Kleine Cannabis-Dealer werden kriminalisiert mit der eventuellen Auswirkung, dass es dabei um Leben oder Tod gehen kann (wenn eventuell ein Asylantrag zur Entscheidung ansteht). Bei den entscheidenden Politikern hingegen soll Privatsache sein, was da in die Nase landet?

Was bedeutet das unmittelbar?

Im Zusammenhang mit #beidlgate stellen sich aber auch andere, unmittelbar praktische Fragen die sich aus der Position von Schmid ergeben.

Könnten diese Fotos die Möglichkeit eröffnen zu erpressen bzw. erpressbar zu sein?

Wie wird Schmid je wieder in Verhandlungen um Firmenbeteiligungen (wie beim AUA-Deal), Arbeitsplätze oder ähnliches im Rahmen seiner ÖBAG-Verpflichtungen gehen können, ohne dass seine Verhandlungspartner diese 2.500 Pics irgendwie im Hinterkopf haben?

„Österreich selbst ist nichts als eine Bühne, auf der alles verlottert und vermodert und verkommen ist.“

Thomas Bernhard, Heldenplatz

Es geht also nicht um sexuelle Orientierung an sich. Ich würde mir in einer derartigen Position auch keinen Tinder-Account zulegen oder überbordende Promiskuität an den Tag legen. Uns allen ist der Satz: „I did not have sexual relations with that woman“ und dessen Folgen bekannt.

Das ist einigen ja auch ganz offensichtlich bewusst und auf die Fassade wird grosser Wert gelegt.

Es wird hier niemand kritisiert, weil er/sie homo- oder bisexuell ist.
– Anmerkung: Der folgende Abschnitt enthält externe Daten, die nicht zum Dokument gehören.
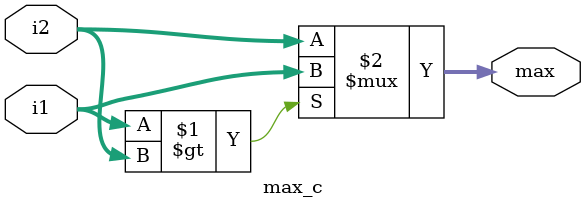
<source format=v>
module max_c(input [31:0] i1, 
            input [31:0] i2,
            output [31:0] max); 

    assign max = (i1 > i2) ? i1 : i2;
endmodule
</source>
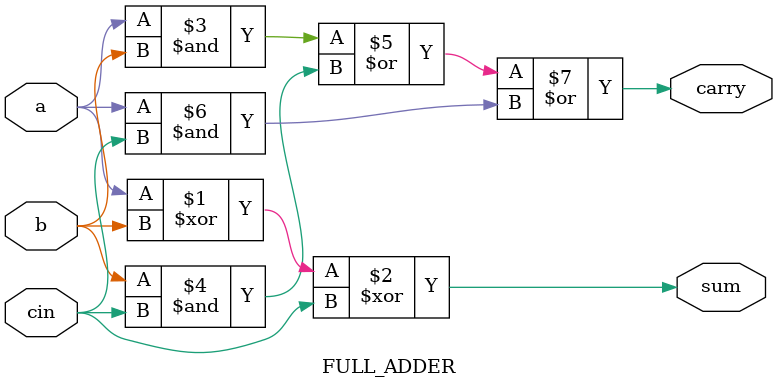
<source format=v>
module FULL_ADDER (
    input  wire a, b, cin,   // Inputs
    output wire sum, carry   // Outputs
);

    // Logic equations
    assign sum   = a ^ b ^ cin;                  // XOR for sum
    assign carry = (a & b) | (b & cin) | (a & cin); // Majority function for carry

endmodule


</source>
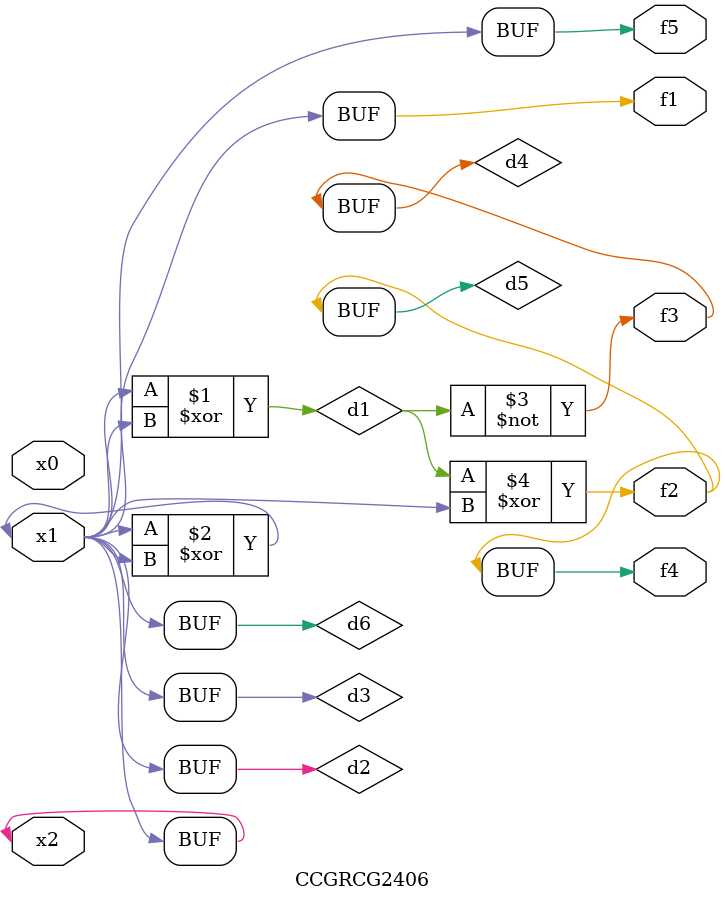
<source format=v>
module CCGRCG2406(
	input x0, x1, x2,
	output f1, f2, f3, f4, f5
);

	wire d1, d2, d3, d4, d5, d6;

	xor (d1, x1, x2);
	buf (d2, x1, x2);
	xor (d3, x1, x2);
	nor (d4, d1);
	xor (d5, d1, d2);
	buf (d6, d2, d3);
	assign f1 = d6;
	assign f2 = d5;
	assign f3 = d4;
	assign f4 = d5;
	assign f5 = d6;
endmodule

</source>
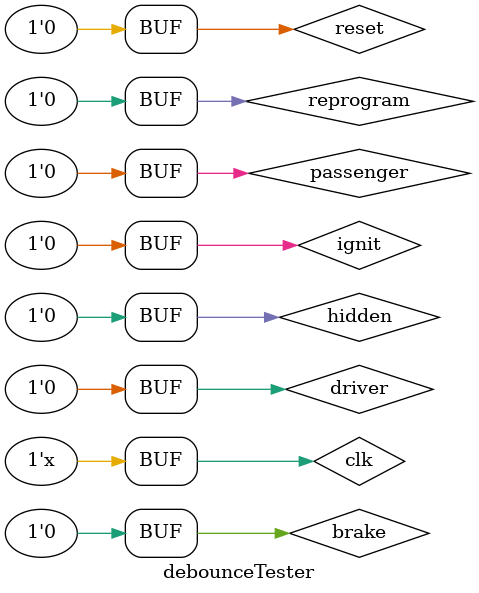
<source format=v>
`timescale 1ns / 1ps


module debounceTester;

	// Inputs
	reg reset;
	reg clk;
	reg brake;
	reg hidden;
	reg ignit;
	reg driver;
	reg passenger;
	reg reprogram;

	// Outputs
	wire clean_break;
	wire clean_hidden;
	wire clean_ignit;
	wire clean_driver;
	wire clean_passenger;
	wire clean_reprogram;

	// Instantiate the Unit Under Test (UUT)
	full_debounce uut (
		.reset(reset), 
		.clk(clk), 
		.brake(brake), 
		.clean_break(clean_break), 
		.hidden(hidden), 
		.clean_hidden(clean_hidden), 
		.ignit(ignit), 
		.clean_ignit(clean_ignit), 
		.driver(driver), 
		.clean_driver(clean_driver), 
		.passenger(passenger), 
		.clean_passenger(clean_passenger), 
		.reprogram(reprogram), 
		.clean_reprogram(clean_reprogram)
	);
	
	always #10 clk= !clk;

	initial begin
		// Initialize Inputs
		reset = 0;
		clk = 0;
		brake = 0;
		hidden = 0;
		ignit = 0;
		driver = 0;
		passenger = 0;
		reprogram = 0;

		// Wait 100 ns for global reset to finish
		#100;
        
		// Add stimulus here

	end
      
endmodule


</source>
Kritisiert wird Janusköpfigkeit, Bigotterie und Heuchelei in diesem Zusammenhang.

Mir is es egal, worüber diese Regierung stürzt.

Möglicherweise stürzt diese Regierung nicht über ihren Sumpf aus Korruption und Misswirtschaft, sondern über DickPics.

Es wäre nicht verwunderlich, wenn sie wegen genau jener Doppelmoral der Wähler gehen muss, die sie selber lebt.

Eine Ironie der Geschichte.

Kein Mitgefühl den Gefühllosen

Keine Toleranz den Intoleraten

In diesem Sinne:

Bleibt´s gsund und losst`s eich nix gfoin!

Passt´s auf eich auf und wehrt´s eich!